Children in home file photo (KXAN photo)
Children in home file photo (KXAN photo)

AUSTIN (KXAN) — A bill that some say will help foster children is moving to the Texas Senate, but critics of the bill say while helping children in need is a good thing, shutting out foster families that don’t fit a certain profile will be detrimental to the cause.

House Bill 3859 by Rep. James Frank, R-Wichita Falls, would allow state-funded adoption and foster care agencies to refuse services based on religious beliefs. Judge Darlene Byrne presides over a family court and says this bill is not in the best interest of the children.  Many families have strong views on traditional marriage, abortion and vaccinations and current state law doesn’t always agree with them.

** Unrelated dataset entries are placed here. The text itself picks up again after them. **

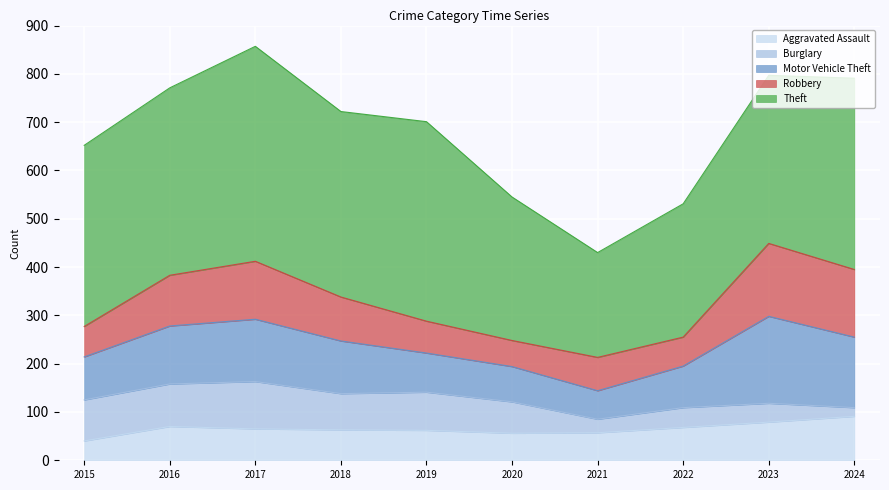

How many data points in Aggravated Assault are above 65?

4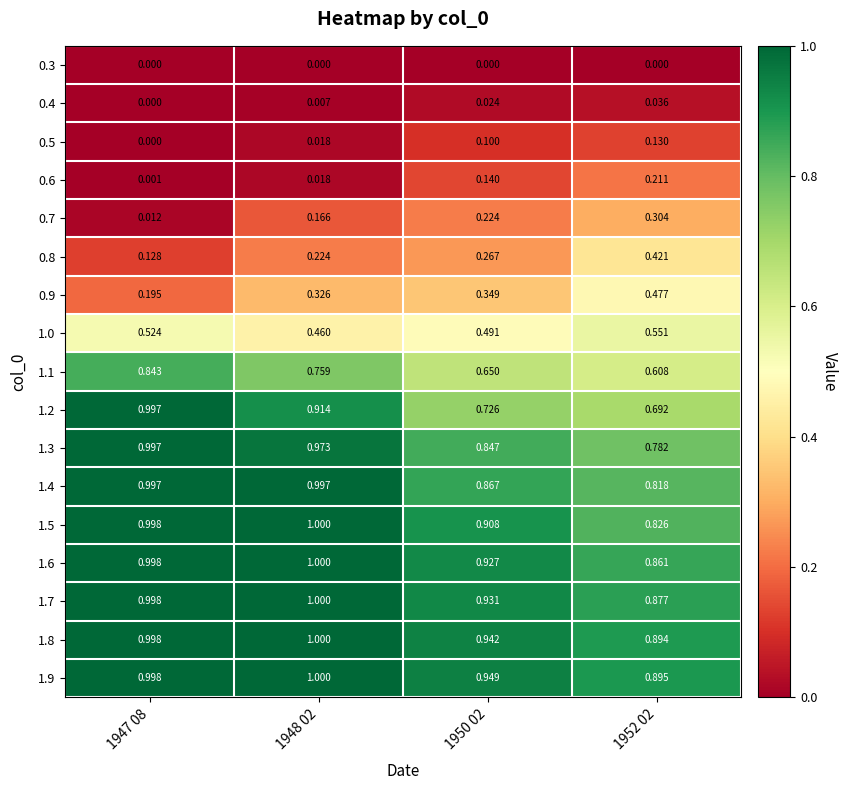

At 1950 02, list the series in order from largest to smallest.

1.9, 1.8, 1.7, 1.6, 1.5, 1.4, 1.3, 1.2, 1.1, 1.0, 0.9, 0.8, 0.7, 0.6, 0.5, 0.4, 0.3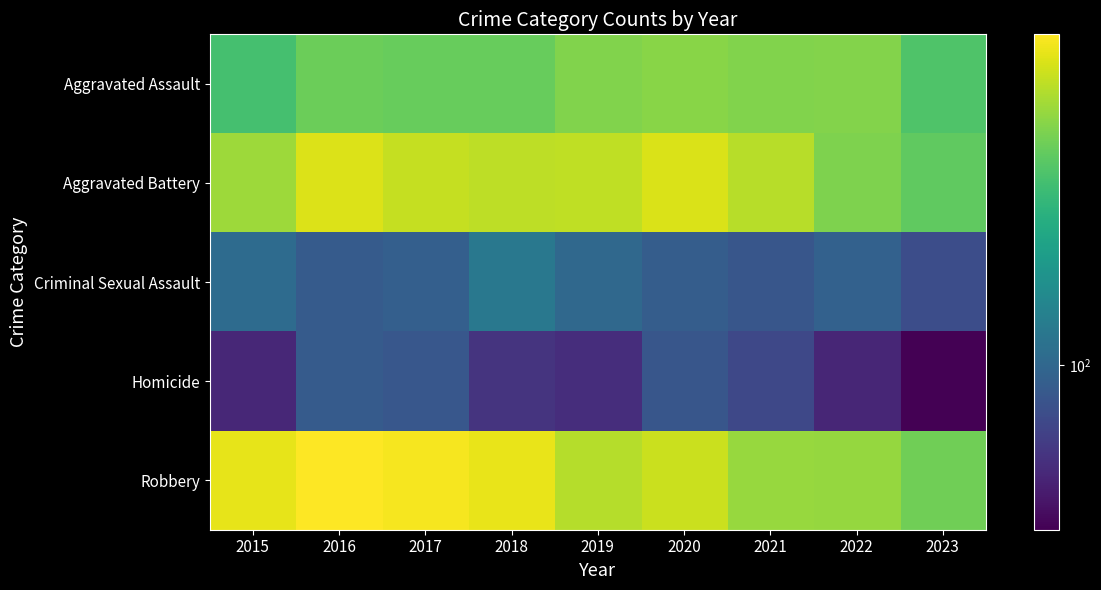

Reading left to right, what are all the values shown in this chart?

Aggravated Assault: 2015=323	2016=402	2017=396	2018=392	2019=452	2020=466	2021=452	2022=457	2023=344
Aggravated Battery: 2015=515	2016=691	2017=623	2018=600	2019=608	2020=686	2021=587	2022=445	2023=378
Criminal Sexual Assault: 2015=105	2016=87	2017=91	2018=123	2019=102	2020=89	2021=81	2022=93	2023=74
Homicide: 2015=50	2016=87	2017=82	2018=56	2019=53	2020=81	2021=69	2022=49	2023=35
Robbery: 2015=726	2016=819	2017=780	2018=741	2019=577	2020=637	2021=506	2022=497	2023=413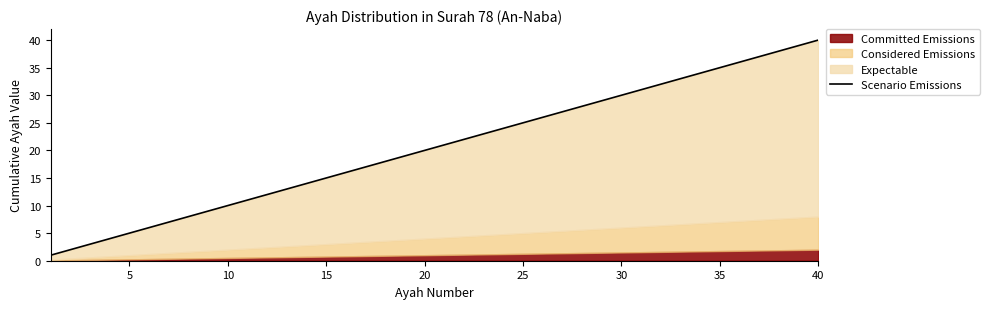

How many lines are shown in the chart?

1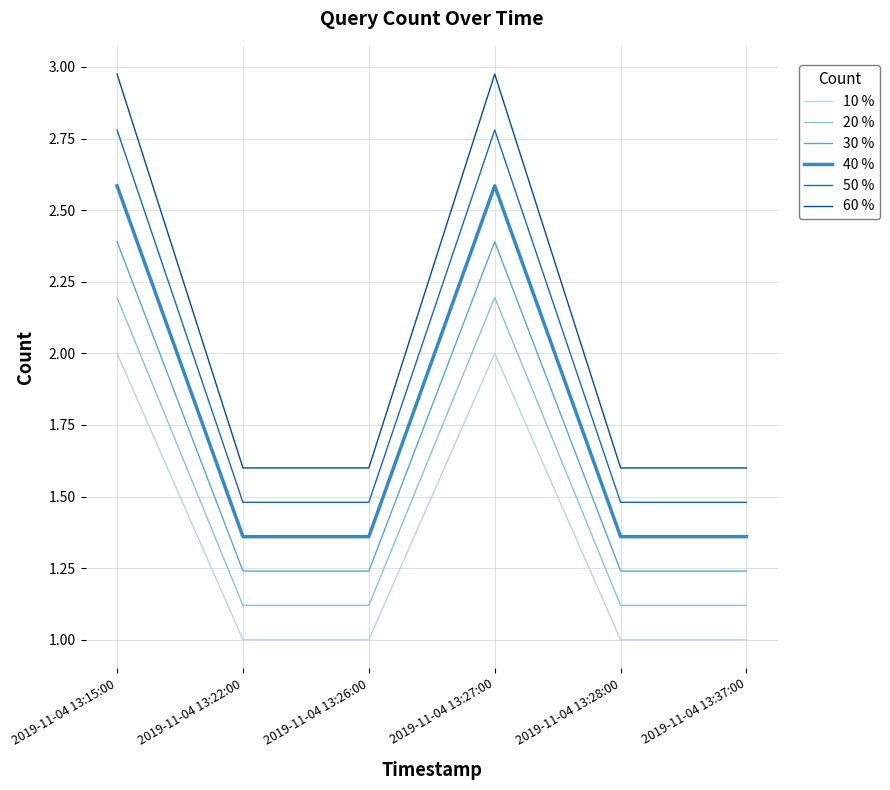

True or false: 20 % and 40 % cross at least once.

False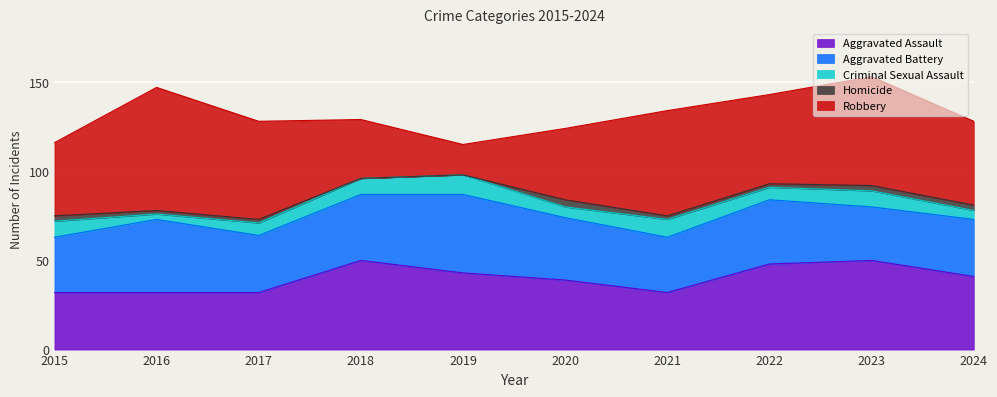

What is the difference between the maximum and minimum values in the Aggravated Assault series?

18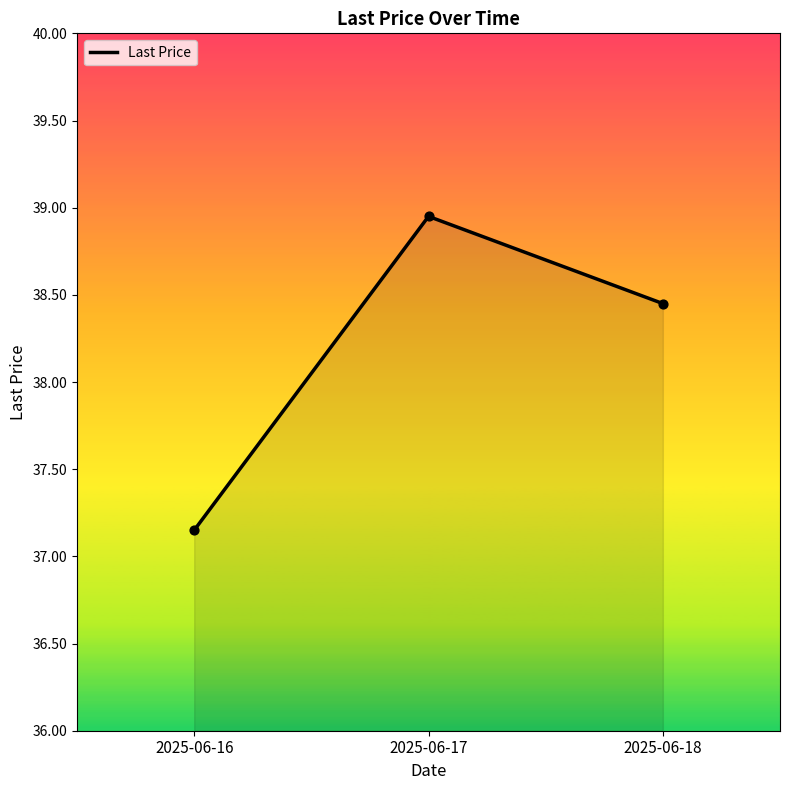

What is the change in value from 2025-06-17 to 2025-06-18?

-0.5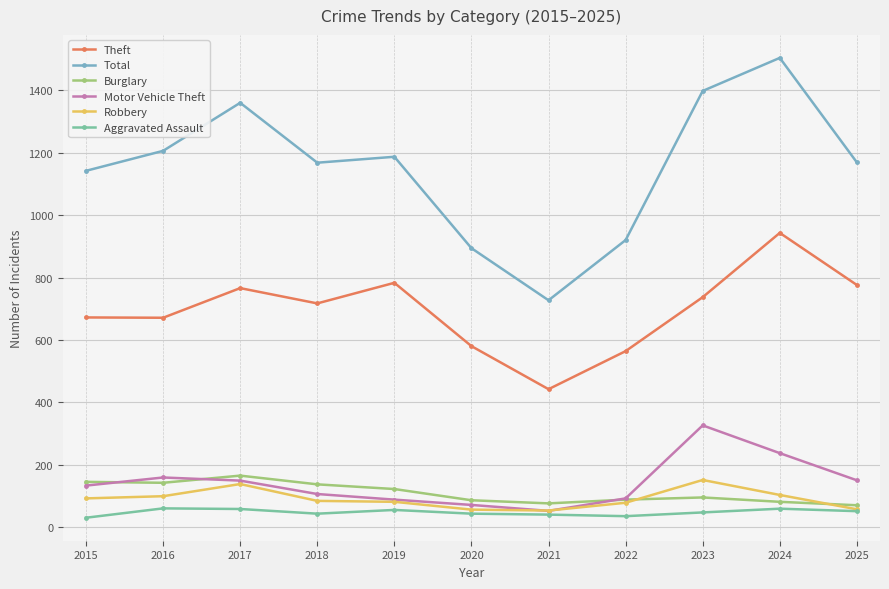

True or false: Total and Aggravated Assault intersect in this chart.

False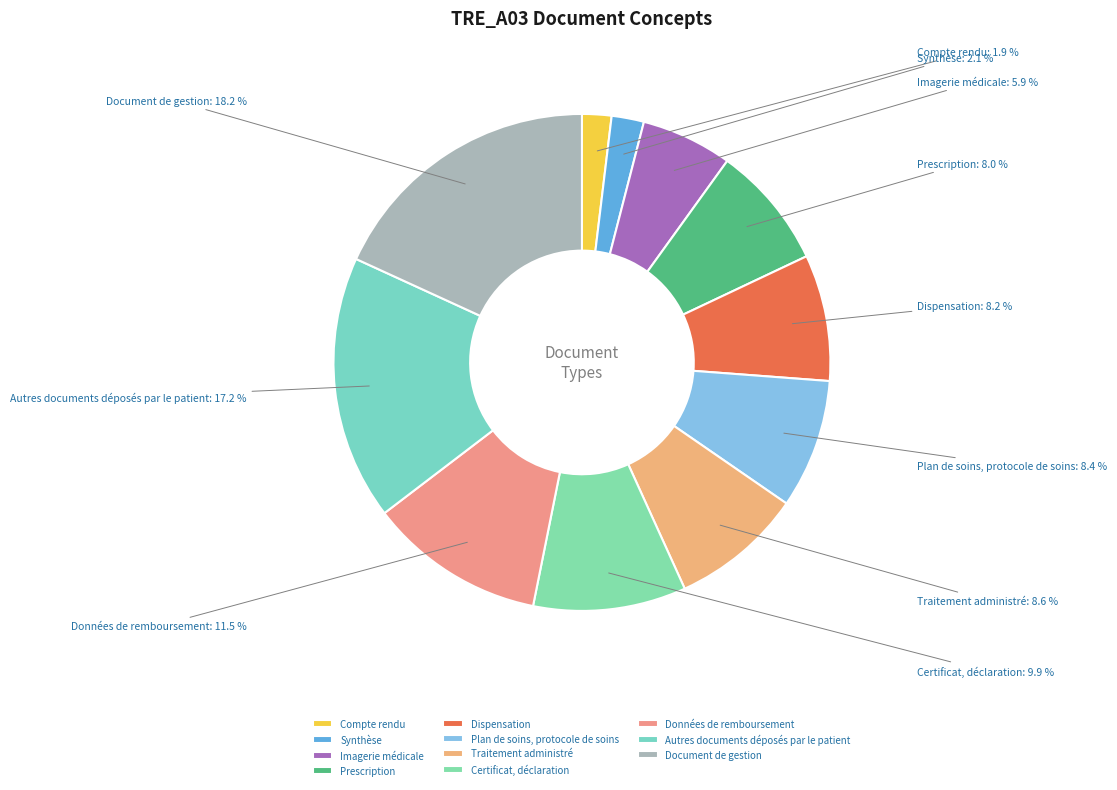

To the nearest percent, what percentage of the pie is Traitement administré?

9%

“I have never once had a child tell me that ‘I want to be in a gay home, in a churched home, in a home where two parents that go to church every week or go to temple every week,'” says Byrne, “but what I have had from those kids is ‘I want a home that likes kids.'”

Byrne recently sent an urgent letter stating that the Travis County Region had 150 children sleeping in hotels or Child Protective Services offices because the state did not have enough foster parents.

“I find that this bill benefits those that are churched and I go to church,” says Byrne. “It’s being paid for by taxpayer dollars, by the very people that are not churched and by the very people that are gay and lesbian.”

More than a dozen faith-based organizations say if this bill passes, it will help them place more children.

“What the bill does is allow providers to specialize in their area and if somebody comes to us that we can’t serve for whatever reason, the bill proactively requires referral to the Department of Family and Protective Services,” says Jennifer Allmon with the Texas Catholic Conference of Bishops. “That’s not required under current law. Under current law, any agency any adoption agency can decline to serve anyone and they don’t have to follow through. What this bill does that’s different is it requires us if we can’t serve a family, we provide a referral so that they can engage in the system.”

Last year, Lt. Gov. Dan Patrick asked faith-based groups to help with the child crisis in the state. In Texas, about 25 percent of foster providers are faith-based.